In the Otis segment, which produces elevators and escalators, UTX is shifting to a more price competitive strategy in order to grow market share, with a particular focus on China. This will cause sales to decelerate and weigh on margins in the short term, but as is the case with Pratt, it should translate into higher service revenues and margins in the long-run. In the Aerospace Systems segment, UTX is upping investment to drive sales on newer aircraft models to expand market share. Again, this weighs on profitability in the short term because parts on newly sold parts generate lower margins. But it grows the installed base, which improves the growth outlook for higher-margin service revenues.

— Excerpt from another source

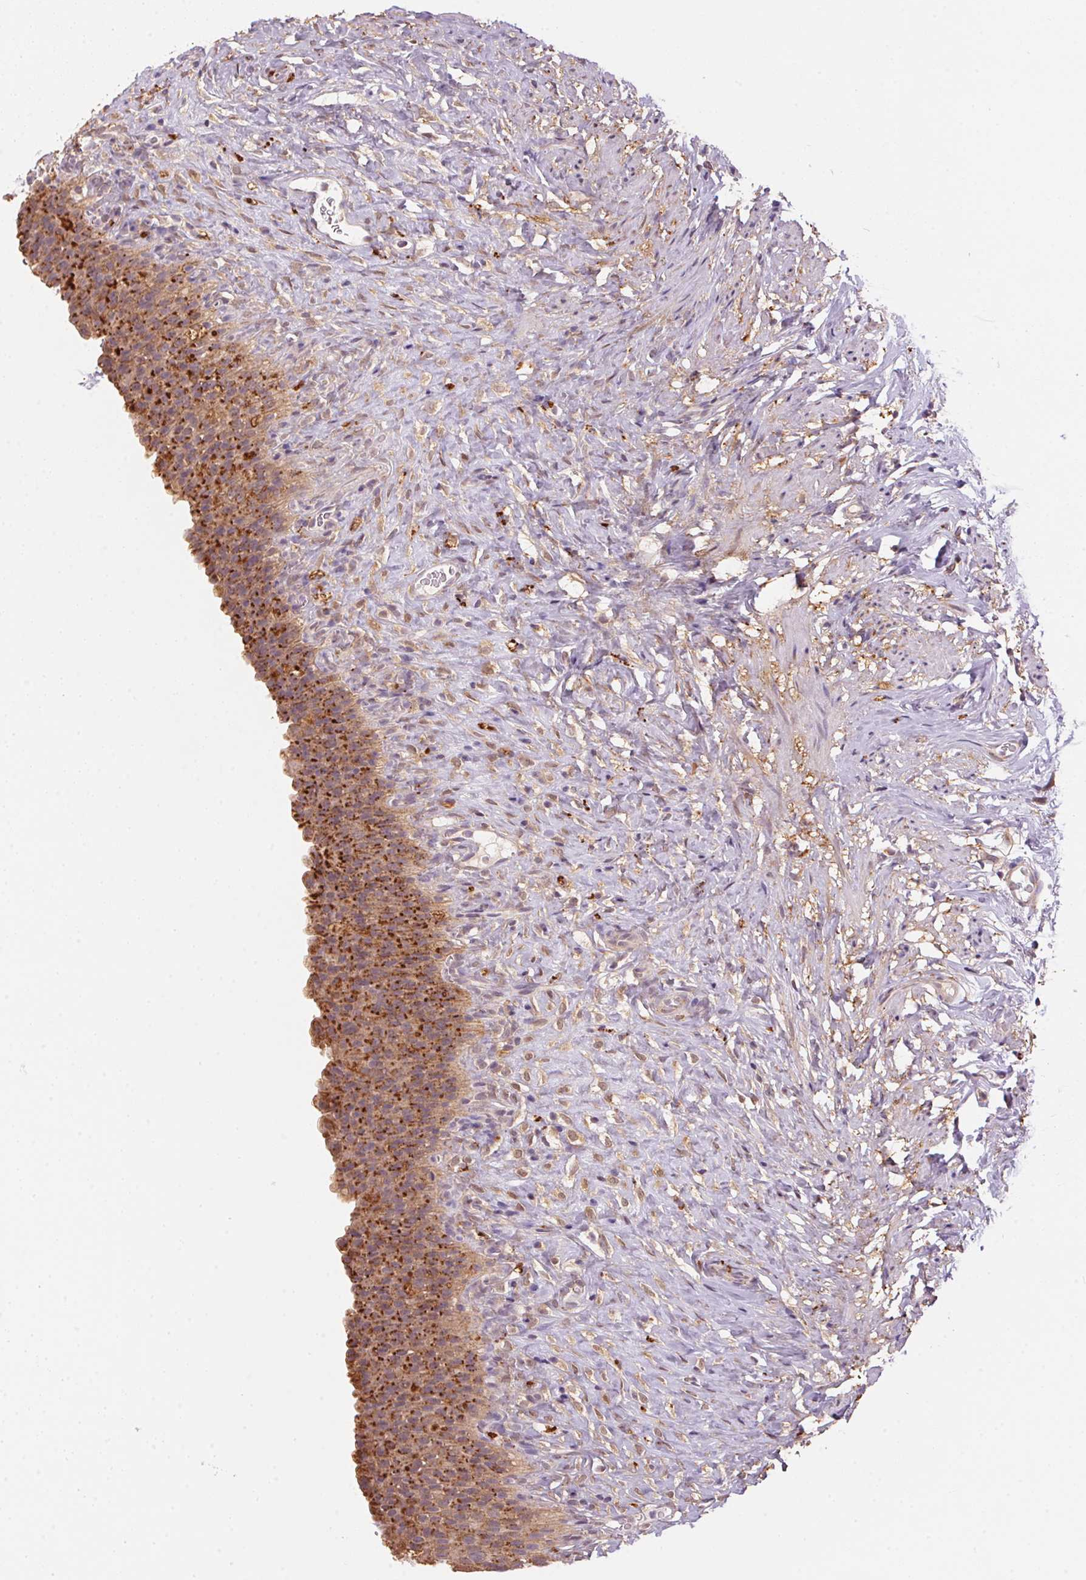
{"staining": {"intensity": "strong", "quantity": ">75%", "location": "cytoplasmic/membranous"}, "tissue": "urinary bladder", "cell_type": "Urothelial cells", "image_type": "normal", "snomed": [{"axis": "morphology", "description": "Normal tissue, NOS"}, {"axis": "topography", "description": "Urinary bladder"}, {"axis": "topography", "description": "Prostate"}], "caption": "Protein staining reveals strong cytoplasmic/membranous staining in about >75% of urothelial cells in unremarkable urinary bladder. (Brightfield microscopy of DAB IHC at high magnification).", "gene": "ADH5", "patient": {"sex": "male", "age": 76}}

We are optimistic that this strategy will work because of the way UTX carves out its competitive advantage. The source of UTX's wide moat comes from the firm's massive installed base and entrenched customer relationships. This raises barriers to entry or success: as customers grow accustomed to using UTX's products, they are unlikely to switch to a rival producer with whom they are less familiar, and possibly risk defects and performance issues. So, once UTX establishes its market position, it tends not to lose share. Thus, UTX has every incentive to take a little pain in the short term because it puts the company in a more favorable position in the long term.

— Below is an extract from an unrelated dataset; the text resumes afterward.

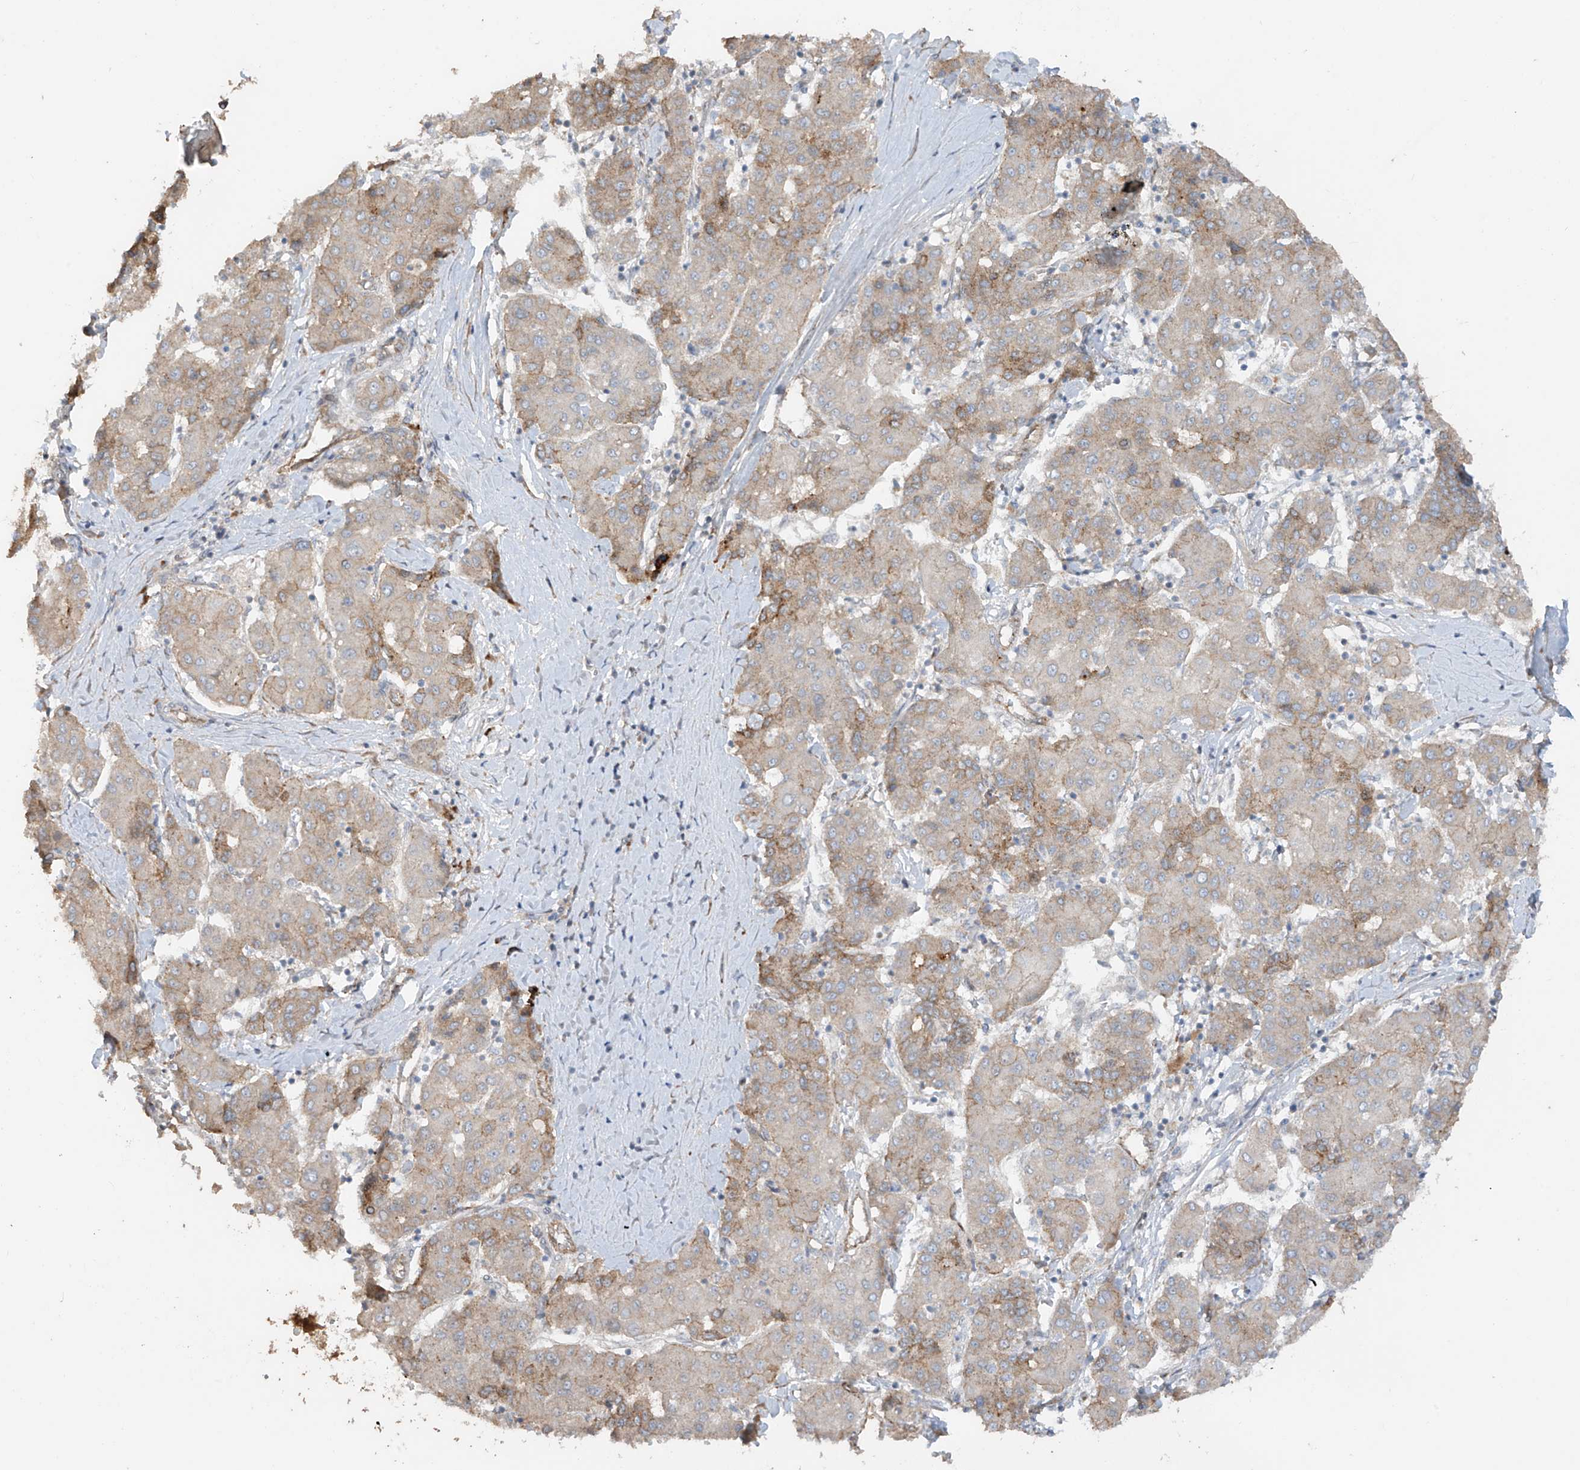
{"staining": {"intensity": "weak", "quantity": "25%-75%", "location": "cytoplasmic/membranous"}, "tissue": "liver cancer", "cell_type": "Tumor cells", "image_type": "cancer", "snomed": [{"axis": "morphology", "description": "Carcinoma, Hepatocellular, NOS"}, {"axis": "topography", "description": "Liver"}], "caption": "Tumor cells reveal low levels of weak cytoplasmic/membranous positivity in approximately 25%-75% of cells in human liver hepatocellular carcinoma.", "gene": "ABTB1", "patient": {"sex": "male", "age": 65}}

Investors are too focused on the short-term profit margin headwinds to see the big picture. UTX is positioning itself for the long term, and based on how the company has executed in the past, we are optimistic about the outlook. UTX's TTM operating margin is 12.4%, almost 200 basis points lower than the company's 5-year median operating margin. We model normalized (mid-cycle) operating margin at roughly 15%, and think there is plenty of room for margin expansion at these levels as higher-margin aftermarket revenues comprise an increasing portion of consolidated sales over the next five years. UTX trades at a forward P/E of 14.6 and offers a dividend yield of 2.6%. This is an attractive price to pay for one of the best companies in the industrial space.

Disclosure: I/we have no positions in any stocks mentioned, but may initiate a long position in UTX over the next 72 hours.

I wrote this article myself, and it expresses my own opinions. I am not receiving compensation for it (other than from Seeking Alpha). I have no business relationship with any company whose stock is mentioned in this article.